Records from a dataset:
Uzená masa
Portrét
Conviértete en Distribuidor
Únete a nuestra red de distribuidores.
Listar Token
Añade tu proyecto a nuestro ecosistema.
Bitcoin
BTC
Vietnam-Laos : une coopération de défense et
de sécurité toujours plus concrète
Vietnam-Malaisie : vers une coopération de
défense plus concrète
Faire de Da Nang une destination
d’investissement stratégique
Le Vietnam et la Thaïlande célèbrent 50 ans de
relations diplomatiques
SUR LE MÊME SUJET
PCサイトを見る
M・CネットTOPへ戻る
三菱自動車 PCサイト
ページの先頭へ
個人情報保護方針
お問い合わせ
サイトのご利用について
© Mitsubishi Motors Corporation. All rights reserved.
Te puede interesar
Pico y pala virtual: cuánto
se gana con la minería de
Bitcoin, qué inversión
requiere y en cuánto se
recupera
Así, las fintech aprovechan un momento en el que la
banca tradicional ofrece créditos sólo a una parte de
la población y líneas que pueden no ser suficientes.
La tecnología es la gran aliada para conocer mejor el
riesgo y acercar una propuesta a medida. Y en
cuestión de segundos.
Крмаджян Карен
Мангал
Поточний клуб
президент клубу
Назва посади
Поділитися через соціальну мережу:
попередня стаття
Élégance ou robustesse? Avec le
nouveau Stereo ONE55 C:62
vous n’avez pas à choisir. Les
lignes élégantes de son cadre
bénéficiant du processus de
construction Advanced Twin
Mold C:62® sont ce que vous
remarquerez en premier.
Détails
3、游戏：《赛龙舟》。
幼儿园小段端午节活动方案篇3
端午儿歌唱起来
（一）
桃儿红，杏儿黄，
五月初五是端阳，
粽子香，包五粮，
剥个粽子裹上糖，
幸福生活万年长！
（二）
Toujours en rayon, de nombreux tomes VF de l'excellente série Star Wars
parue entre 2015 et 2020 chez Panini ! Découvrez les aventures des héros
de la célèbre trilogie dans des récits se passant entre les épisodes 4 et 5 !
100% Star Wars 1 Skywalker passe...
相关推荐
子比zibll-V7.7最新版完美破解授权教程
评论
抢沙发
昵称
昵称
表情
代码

YOUR OBJECTIVE:
Copy out each line of the data that holds the string "concrète".

FINAL ANSWER:
de sécurité toujours plus concrète
défense plus concrète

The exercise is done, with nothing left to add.